Il a affirmé que selon sa propre recherche en cours, intitulée “Identifier les causes des sécheresses incessantes au Zimbabwe”, 65 à 70 pour cent du total des émissions rurales provenaient des feux de brousse, de l'exploitation minière, des activités agricoles et domestiques, avec les émissions provenant de vieilles voitures qui contribuent pour 30 pour cent à ce chiffre.

Selon 'Clean Air Asia', un réseau sur la qualité de l'air pour l'Asie, plus de neuf millions de tonnes de dioxyde de carbone ont été émises au Zimbabwe en 2008 à travers l'activité industrielle, les émissions automobiles et énergétiques. Les chiffres de l'Administration américaine des informations sur l’énergie montrent que durant 2008 également, la Zambie voisine, qui a une population de 14 millions d’habitants, par rapport aux 13,7 millions d'habitants pour le Zimbabwe, a émis 2,2 millions de tonnes de dioxyde de carbone.

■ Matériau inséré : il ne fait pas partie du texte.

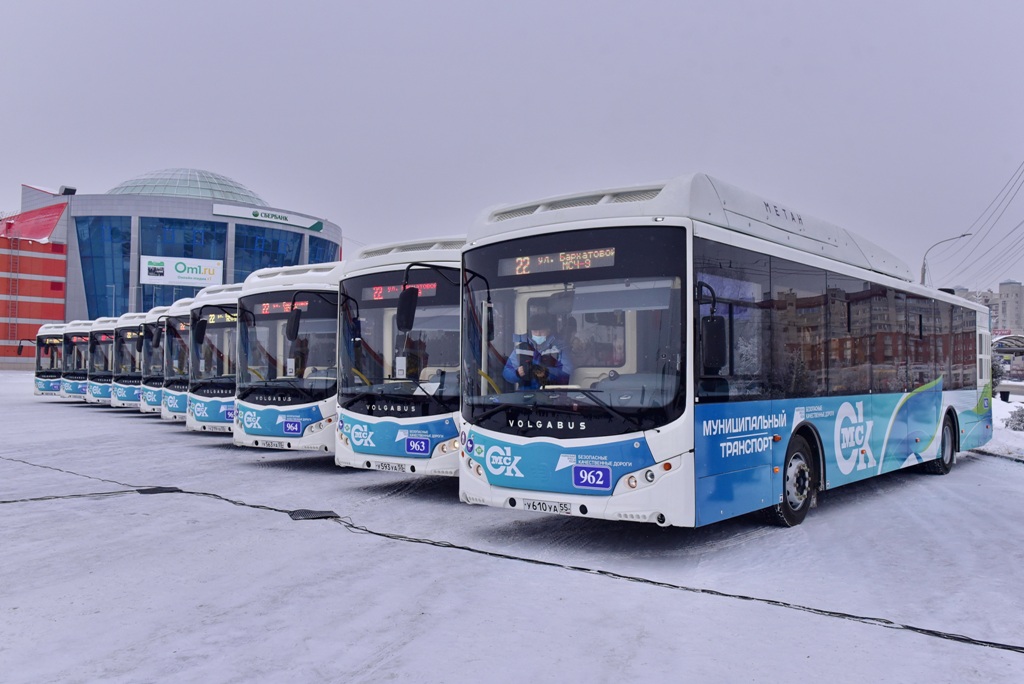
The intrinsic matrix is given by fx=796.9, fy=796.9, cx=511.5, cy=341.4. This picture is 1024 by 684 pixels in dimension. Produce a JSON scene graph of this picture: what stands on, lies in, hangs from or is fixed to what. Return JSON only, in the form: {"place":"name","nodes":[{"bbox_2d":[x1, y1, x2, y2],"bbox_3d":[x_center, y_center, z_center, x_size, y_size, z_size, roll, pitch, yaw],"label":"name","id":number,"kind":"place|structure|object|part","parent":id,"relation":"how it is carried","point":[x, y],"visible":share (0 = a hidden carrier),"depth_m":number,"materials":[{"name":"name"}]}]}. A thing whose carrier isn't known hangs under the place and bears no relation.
{"place":"outdoors","nodes":[
{"label":"outdoors","id":0,"kind":"place"},
{"bbox_2d":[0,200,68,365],"label":"red building","id":1,"kind":"structure","parent":0,"point":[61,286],"materials":[{"name":"red"}]},
{"bbox_2d":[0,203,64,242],"label":"red roof","id":2,"kind":"structure","parent":1,"relation":"attached to","point":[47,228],"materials":[{"name":"red metal"}]},
{"bbox_2d":[2,170,343,363],"label":"building","id":3,"kind":"structure","parent":0,"point":[71,230],"materials":[{"name":"blue glass"}]},
{"bbox_2d":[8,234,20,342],"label":"ladder","id":4,"kind":"object","parent":3,"relation":"attached to","point":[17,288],"visible":0.97,"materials":[{"name":"red metal"}]},
{"bbox_2d":[58,185,76,195],"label":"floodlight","id":5,"kind":"object","parent":3,"relation":"on","point":[67,190],"visible":0.76,"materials":[{"name":"black"}]},
{"bbox_2d":[76,215,132,319],"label":"glass window","id":6,"kind":"structure","parent":3,"relation":"in","point":[105,284],"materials":[{"name":"blue glass"}]},
{"bbox_2d":[140,254,224,287],"label":"billboard","id":7,"kind":"object","parent":3,"relation":"attached to","point":[201,280],"visible":0.96,"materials":[{"name":"white"}]},
{"bbox_2d":[139,218,226,311],"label":"window","id":8,"kind":"structure","parent":3,"relation":"in","point":[205,236],"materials":[{"name":"blue glass"}]},
{"bbox_2d":[109,168,266,204],"label":"glass dome","id":9,"kind":"structure","parent":3,"relation":"on","point":[239,188],"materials":[{"name":"glass"}]},
{"bbox_2d":[233,223,303,283],"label":"window","id":10,"kind":"structure","parent":3,"relation":"in","point":[263,266],"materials":[{"name":"blue glass"}]},
{"bbox_2d":[212,202,325,231],"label":"building sign","id":11,"kind":"object","parent":3,"relation":"attached to","point":[305,226],"visible":0.97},
{"bbox_2d":[307,235,336,264],"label":"window","id":12,"kind":"structure","parent":3,"relation":"in","point":[315,250],"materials":[{"name":"blue glass"}]},
{"bbox_2d":[0,0,1022,294],"label":"sky","id":13,"kind":"structure","parent":0,"point":[780,58],"materials":[{"name":"grey"}]},
{"bbox_2d":[0,372,1023,683],"label":"snowy ground","id":14,"kind":"structure","parent":0,"point":[964,473],"materials":[{"name":"white snow"}]},
{"bbox_2d":[33,320,65,397],"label":"bus","id":15,"kind":"object","parent":14,"relation":"on","point":[49,385],"visible":0.35,"depth_m":28.86,"materials":[{"name":"white metal"}]},
{"bbox_2d":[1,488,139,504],"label":"cable","id":16,"kind":"object","parent":14,"relation":"on","point":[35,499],"visible":0.99,"depth_m":8.88,"materials":[{"name":"black plastic"}]},
{"bbox_2d":[58,319,90,401],"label":"bus","id":17,"kind":"object","parent":14,"relation":"on","point":[75,334],"visible":0.31,"depth_m":27.16,"materials":[{"name":"white metal"}]},
{"bbox_2d":[82,317,114,404],"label":"bus","id":18,"kind":"object","parent":14,"relation":"on","point":[99,334],"visible":0.29,"depth_m":25.43,"materials":[{"name":"white metal"}]},
{"bbox_2d":[110,311,145,410],"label":"bus","id":19,"kind":"object","parent":14,"relation":"on","point":[133,332],"visible":0.3,"depth_m":23.13,"materials":[{"name":"white metal"}]},
{"bbox_2d":[137,303,170,416],"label":"bus","id":20,"kind":"object","parent":14,"relation":"on","point":[145,407],"visible":0.16,"depth_m":19.56,"materials":[{"name":"white metal"}]},
{"bbox_2d":[136,486,181,494],"bbox_3d":[-4.127,1.740,9.344,0.413,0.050,0.381,0,-1,41],"label":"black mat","id":21,"kind":"object","parent":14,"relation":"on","point":[157,489],"visible":0.84,"depth_m":9.28,"materials":[{"name":"black rubber"}]},
{"bbox_2d":[160,297,193,421],"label":"bus","id":22,"kind":"object","parent":14,"relation":"on","point":[183,343],"visible":0.18,"depth_m":17.81,"materials":[{"name":"white metal"}]},
{"bbox_2d":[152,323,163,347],"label":"side mirror","id":23,"kind":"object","parent":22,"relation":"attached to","point":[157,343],"visible":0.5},
{"bbox_2d":[185,282,242,433],"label":"bus","id":24,"kind":"object","parent":14,"relation":"on","point":[231,304],"visible":0.24,"depth_m":14.58,"materials":[{"name":"white metal"}]},
{"bbox_2d":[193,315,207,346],"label":"side mirror","id":25,"kind":"object","parent":24,"relation":"attached to","point":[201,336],"visible":0.91,"depth_m":14.88,"materials":[{"name":"black mirror"}]},
{"bbox_2d":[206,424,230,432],"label":"license plate","id":26,"kind":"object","parent":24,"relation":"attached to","point":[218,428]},
{"bbox_2d":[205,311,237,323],"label":"destination display","id":27,"kind":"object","parent":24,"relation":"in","point":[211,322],"visible":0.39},
{"bbox_2d":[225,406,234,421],"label":"number sign","id":28,"kind":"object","parent":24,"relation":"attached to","point":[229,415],"visible":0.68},
{"bbox_2d":[232,259,340,451],"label":"bus","id":29,"kind":"object","parent":14,"relation":"on","point":[319,286],"visible":0.4,"depth_m":11.70,"materials":[{"name":"white metal"}]},
{"bbox_2d":[259,438,288,447],"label":"license plate","id":30,"kind":"object","parent":29,"relation":"attached to","point":[271,443],"visible":0.96,"depth_m":11.28,"materials":[{"name":"white metal"}]},
{"bbox_2d":[255,299,310,314],"bbox_3d":[-3.260,-0.468,11.510,0.847,0.216,0.105,0,-1,41],"label":"display","id":31,"kind":"object","parent":29,"relation":"in","point":[263,310],"visible":0.55,"depth_m":11.54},
{"bbox_2d":[281,419,302,434],"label":"number sign","id":32,"kind":"object","parent":29,"relation":"attached to","point":[291,429],"visible":0.98,"depth_m":11.05,"materials":[{"name":"blue"}]},
{"bbox_2d":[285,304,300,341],"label":"side mirror","id":33,"kind":"object","parent":29,"relation":"attached to","point":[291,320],"visible":0.97,"depth_m":11.47,"materials":[{"name":"black mirror"}]},
{"bbox_2d":[289,508,339,520],"bbox_3d":[-1.987,1.734,8.014,0.434,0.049,0.405,0,-1,41],"label":"black mat","id":34,"kind":"object","parent":14,"relation":"on","point":[307,513],"visible":0.88,"depth_m":7.94,"materials":[{"name":"black rubber"}]},
{"bbox_2d":[332,235,462,475],"bbox_3d":[1.206,0.330,12.540,2.415,2.996,8.768,0,-1,41],"label":"bus","id":35,"kind":"object","parent":14,"relation":"on","point":[367,435],"visible":0.38,"depth_m":9.29,"materials":[{"name":"white metal"}]},
{"bbox_2d":[375,460,407,471],"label":"license plate","id":36,"kind":"object","parent":35,"relation":"attached to","point":[385,467],"visible":0.96,"depth_m":9.03,"materials":[{"name":"white metal"}]},
{"bbox_2d":[364,281,438,302],"bbox_3d":[-1.195,-0.545,8.867,1.161,0.213,0.049,0,-1,41],"label":"destination display","id":37,"kind":"object","parent":35,"relation":"in","point":[389,296],"visible":0.63,"depth_m":8.92,"materials":[{"name":"red"}]},
{"bbox_2d":[403,436,429,454],"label":"number sign","id":38,"kind":"object","parent":35,"relation":"attached to","point":[421,445],"visible":0.98,"depth_m":8.62,"materials":[{"name":"blue"}]},
{"bbox_2d":[0,453,1023,654],"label":"cable","id":39,"kind":"object","parent":14,"relation":"on","point":[648,581],"visible":0.99,"depth_m":5.96,"materials":[{"name":"black plastic"}]},
{"bbox_2d":[460,172,991,529],"bbox_3d":[3.186,0.286,9.703,2.468,3.002,9.123,0,-1,41],"label":"bus","id":40,"kind":"object","parent":14,"relation":"on","point":[746,471],"visible":0.92,"depth_m":6.80,"materials":[{"name":"white metal"}]},
{"bbox_2d":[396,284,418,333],"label":"side mirror","id":41,"kind":"object","parent":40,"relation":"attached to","point":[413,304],"visible":0.98,"depth_m":8.94,"materials":[{"name":"black mirror"}]},
{"bbox_2d":[502,305,571,391],"bbox_3d":[0.243,0.228,6.926,0.698,1.137,0.711,0,-1,8],"label":"man","id":42,"kind":"object","parent":40,"relation":"in","point":[507,373],"visible":0.54,"depth_m":6.83},
{"bbox_2d":[518,498,575,514],"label":"license plate","id":43,"kind":"object","parent":40,"relation":"attached to","point":[540,503],"visible":0.96,"depth_m":6.52,"materials":[{"name":"white metal"}]},
{"bbox_2d":[498,246,616,277],"bbox_3d":[0.381,-0.616,6.313,1.200,0.180,0.051,0,-1,41],"label":"destination display","id":44,"kind":"object","parent":40,"relation":"in","point":[560,260],"visible":0.8,"depth_m":6.30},
{"label":"windshield","id":45,"kind":"part","parent":40,"relation":"part of","materials":[{"name":"clear glass"}]},
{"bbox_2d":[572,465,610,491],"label":"number plate","id":46,"kind":"object","parent":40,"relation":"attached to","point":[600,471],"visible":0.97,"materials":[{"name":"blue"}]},
{"label":"headlights","id":47,"kind":"part","parent":40,"relation":"part of","materials":[{"name":"white"}]},
{"bbox_2d":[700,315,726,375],"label":"side mirror","id":48,"kind":"object","parent":40,"relation":"attached to","point":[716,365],"visible":0.97,"depth_m":6.08,"materials":[{"name":"black mirror"}]},
{"label":"wheel","id":49,"kind":"part","parent":40,"relation":"part of","materials":[{"name":"rubber"}]},
{"label":"wheel","id":50,"kind":"part","parent":40,"relation":"part of","materials":[{"name":"black rubber"}]},
{"bbox_2d":[951,280,1023,336],"label":"distant building","id":51,"kind":"structure","parent":0,"point":[1006,288],"materials":[{"name":"brick"}]},
{"bbox_2d":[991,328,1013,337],"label":"red sign","id":52,"kind":"object","parent":51,"relation":"attached to","point":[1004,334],"visible":0.52,"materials":[{"name":"red"}]},
{"bbox_2d":[977,391,1023,460],"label":"snow bank","id":53,"kind":"structure","parent":0,"point":[994,407],"materials":[{"name":"white snow"}]},
{"bbox_2d":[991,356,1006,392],"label":"shrub","id":54,"kind":"object","parent":53,"relation":"on","point":[998,369],"visible":0.31,"depth_m":28.70,"materials":[{"name":"green plant"}]},
{"bbox_2d":[1003,404,1023,430],"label":"shrub","id":55,"kind":"object","parent":53,"relation":"on","point":[1020,415],"visible":0.92,"depth_m":18.46,"materials":[{"name":"plant"}]},
{"label":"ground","id":56,"kind":"structure","parent":0},
{"bbox_2d":[918,232,972,285],"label":"street lamp","id":57,"kind":"object","parent":56,"relation":"on","point":[922,270],"visible":0.35,"depth_m":39.56,"materials":[{"name":"grey metal"}]},
{"bbox_2d":[933,158,1023,290],"label":"power line","id":58,"kind":"object","parent":57,"relation":"attached to","point":[1006,206],"visible":0.98,"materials":[{"name":"metal"}]}
]}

Mais les vieilles voitures sont populaires dans le pays. En 2010, le gouvernement zimbabwéen avait interdit l'importation de véhicules vieux de plus de cinq ans parce qu'ils polluaient l'environnement. Mais un an plus tard, le gouvernement a été contraint de suspendre l’interdiction après une pression des concessionnaires de voitures d'occasion qui voulaient rester dans ce commerce, bien que certaines des voitures utilisées pour assurer le transport dans les zones rurales aient plus de 40 ans.

“La Peugeot 404 que j'utilise pour transporter les passagers était exploitée par mon grand-père dans les années 1970 et j'ai dû la ressusciter pour gagner ma vie, transportant des passagers”, a déclaré à IPS, Artwell Muhomba, originaire du village de Maranda, dans le district de Mwenezi.

“[Les vieilles voitures] polluent non seulement l'atmosphère, mais elles sont devenues aussi des agents de la pollution sonore”, a expliqué à IPS, Isaac Maramba, un inspecteur de la santé dans le village de Domboshava, dans la province du Mashonaland Central, à 27 kilomètres au nord d’Harare, la capitale du Zimbabwe.

Mais Arnold Nerupiri, le président de la 'Domboshava Old Transport Association' originaire de Domboshava, a affirmé que bien que les opérateurs de vieux véhicules connaissent les conséquences environnementales de leur utilisation, beaucoup n'avaient aucun autre moyen de gagner leur vie.

“Les gens qui mènent des affaires ici [en conduisant de vieilles voitures] sont conscients des conséquences environnementales de leurs pratiques. Mais ils veulent vraiment mettre de la nourriture sur leur table puisque la plupart d'entre eux ne sont pas formellement employés”, a expliqué Nerupiri à IPS.